● Exercise inputs:

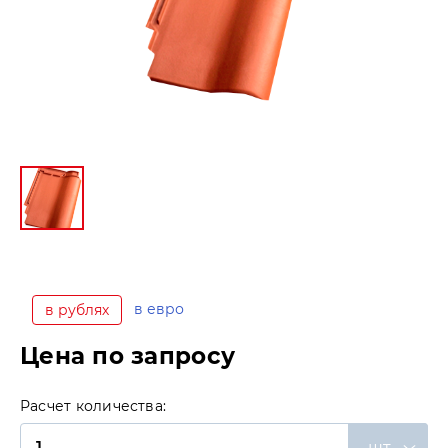
в евро
в рублях
Цена по запросу
Расчет количества:
шт.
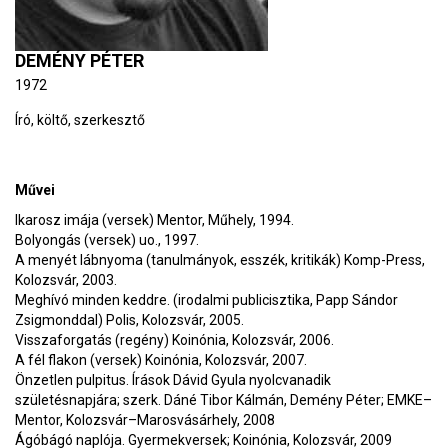
DEMÉNY PÉTER
1972
Író, költő, szerkesztő
Művei
Ikarosz imája (versek) Mentor, Műhely, 1994.
Bolyongás (versek) uo., 1997.
A menyét lábnyoma (tanulmányok, esszék, kritikák) Komp-Press,
Kolozsvár, 2003.
Meghívó minden keddre. (irodalmi publicisztika, Papp Sándor
Zsigmonddal) Polis, Kolozsvár, 2005.
Visszaforgatás (regény) Koinónia, Kolozsvár, 2006.
A fél flakon (versek) Koinónia, Kolozsvár, 2007.
Önzetlen pulpitus. Írások Dávid Gyula nyolcvanadik
születésnapjára; szerk. Dáné Tibor Kálmán, Demény Péter; EMKE–
Mentor, Kolozsvár–Marosvásárhely, 2008
Ágóbágó naplója. Gyermekversek; Koinónia, Kolozsvár, 2009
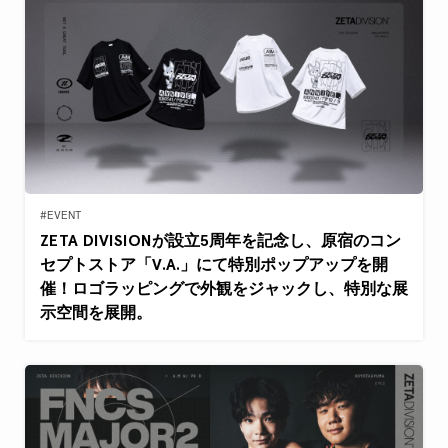
#EVENT
ZETA DIVISIONが設立5周年を記念し、原宿のコン
セプトストア「V.A.」にて特別ポップアップを開
催！ロゴラッピングで外観をジャックし、特別な展
示空間を展開。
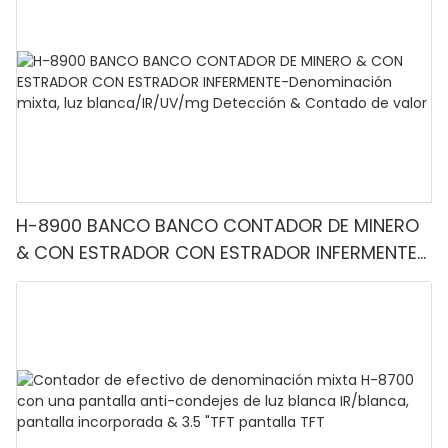
H-8900 BANCO BANCO CONTADOR DE MINERO
& CON ESTRADOR CON ESTRADOR INFERMENTE-
Denominación mixta, luz blanca/IR/UV/mg
Detección & Contado de valor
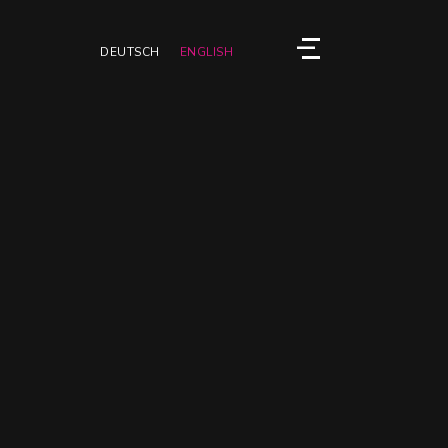
Menu
DEUTSCH
ENGLISH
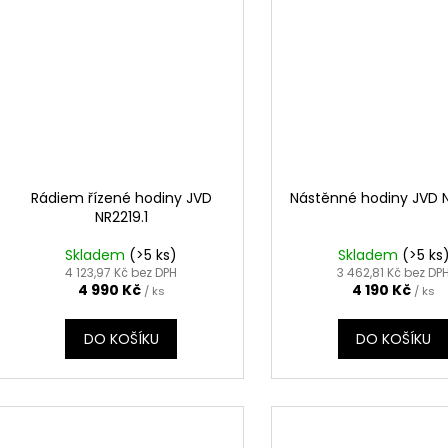
Rádiem řízené hodiny JVD
Nástěnné hodiny JVD 
NR2219.1
Skladem
(>5 ks)
Skladem
(>5 ks
4 123,97 Kč bez DPH
3 462,81 Kč bez DP
4 990 Kč
4 190 Kč
/ ks
/ ks
DO KOŠÍKU
DO KOŠÍKU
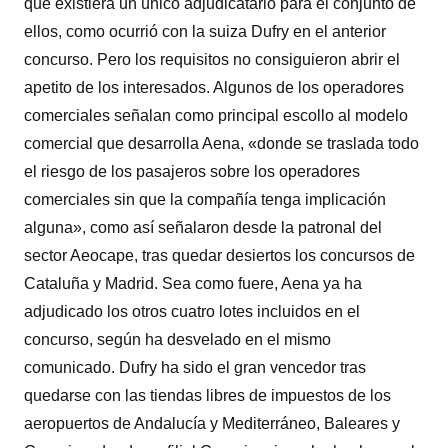
que existiera un único adjudicatario para el conjunto de
ellos, como ocurrió con la suiza Dufry en el anterior
concurso. Pero los requisitos no consiguieron abrir el
apetito de los interesados. Algunos de los operadores
comerciales señalan como principal escollo al modelo
comercial que desarrolla Aena, «donde se traslada todo
el riesgo de los pasajeros sobre los operadores
comerciales sin que la compañía tenga implicación
alguna», como así señalaron desde la patronal del
sector Aeocape, tras quedar desiertos los concursos de
Cataluña y Madrid. Sea como fuere, Aena ya ha
adjudicado los otros cuatro lotes incluidos en el
concurso, según ha desvelado en el mismo
comunicado. Dufry ha sido el gran vencedor tras
quedarse con las tiendas libres de impuestos de los
aeropuertos de Andalucía y Mediterráneo, Baleares y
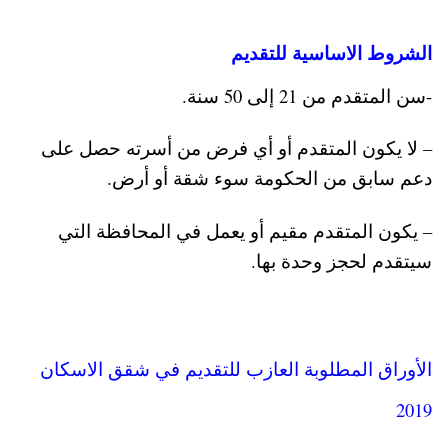
الشروط الاساسية للتقديم
-سن المتقدم من 21 إلى 50 سنة.
– لا يكون المتقدم أو أي فرض من أسرته حصل على
دعم سابق من الحكومة سوء شقة أو أرض.
– يكون المتقدم مقيم أو يعمل في المحافظة التي
سيتقدم لحجز وحدة بها.
الأوراق المطلوبة
العازب للتقديم في شقق الاسكان
2019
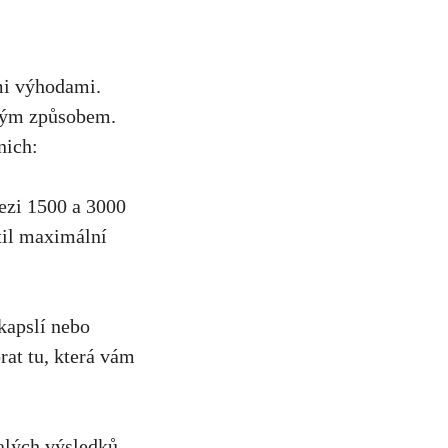
mi‌ výhodami.
ným ⁣způsobem.
nich:
ezi 1500 a 3000
til ⁢maximální
kapslí nebo
at⁤ tu,
která vám
valých výsledků.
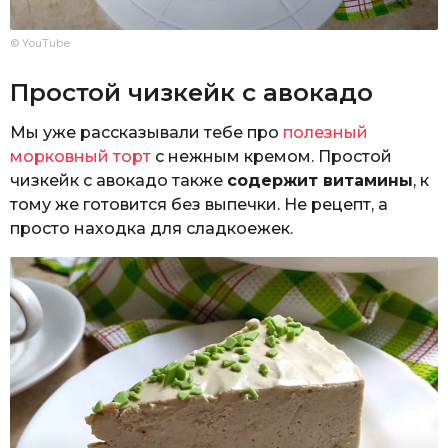
© YouTube
Простой чизкейк с авокадо
Мы уже рассказывали тебе про
полезный
морковный торт
с нежным кремом. Простой
чизкейк с авокадо также
содержит витамины
, к
тому же готовится без выпечки. Не рецепт, а
просто находка для сладкоежек.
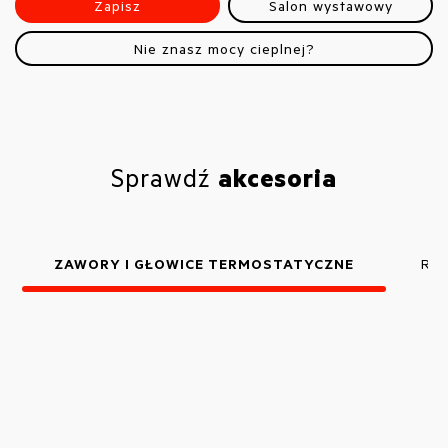
Zapisz
Salon wystawowy
Nie znasz mocy cieplnej?
Sprawdź
akcesoria
ZAWORY I GŁOWICE TERMOSTATYCZNE
RO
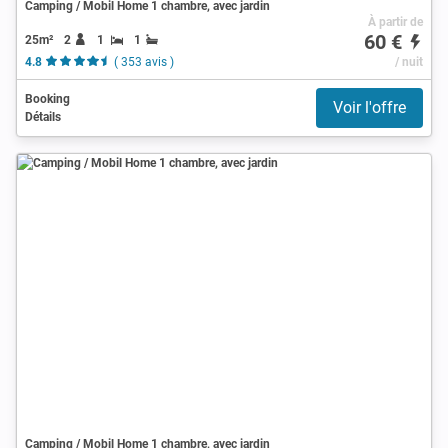
Camping / Mobil Home 1 chambre, avec jardin
À partir de
60 €
25m²
2
1
1
4.8
( 353 avis )
/ nuit
Booking
Voir l'offre
Détails
Camping / Mobil Home 1 chambre, avec jardin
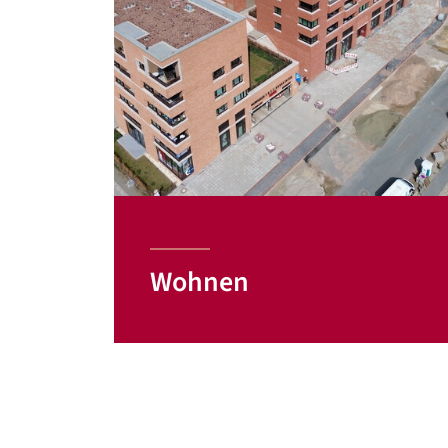
Wohnen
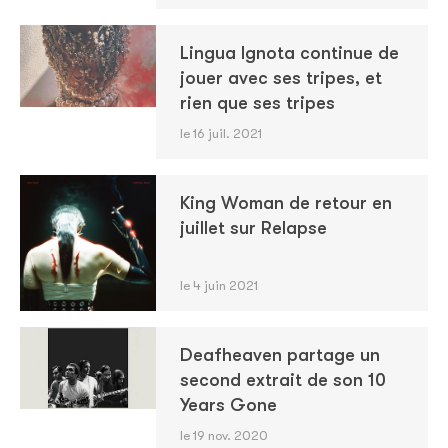
Lingua Ignota continue de
jouer avec ses tripes, et
rien que ses tripes
le 16 juil. 2021
King Woman de retour en
juillet sur Relapse
le 4 juin 2021
Deafheaven partage un
second extrait de son 10
Years Gone
le 19 nov. 2020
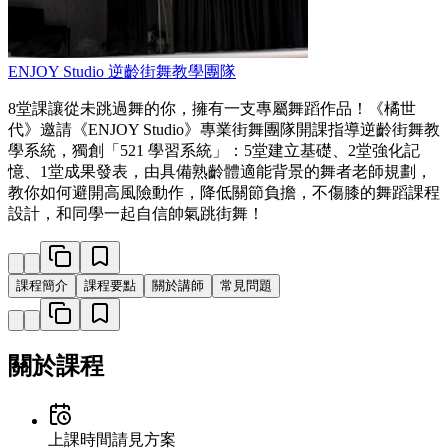
ENJOY Studio
逆齡街舞教學團隊
8堂課讓從未跳過舞的你，擁有一支專屬舞蹈作品！《橘世
代》邀請《ENJOY Studio》專業街舞團隊開課指導逆齡街舞教
學系統，獨創「521 學習系統」：5堂建立基礎、2堂強化記
憶、1堂成果發表，由具備熟齡體適能背景的舞者老師規劃，
教你如何避開高風險動作，降低關節負擔，不傷膝的舞蹈課程
設計，和同學一起自信帥氣跳街舞！
課程簡介
課程要點
關於講師
常見問題
關於課程
上課時間
請見方案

● Your objective:
Find every line in the records above that contains the word "operadores" and copy each one in full. Case counts.

● Result:
apetito de los interesados. Algunos de los operadores
el riesgo de los pasajeros sobre los operadores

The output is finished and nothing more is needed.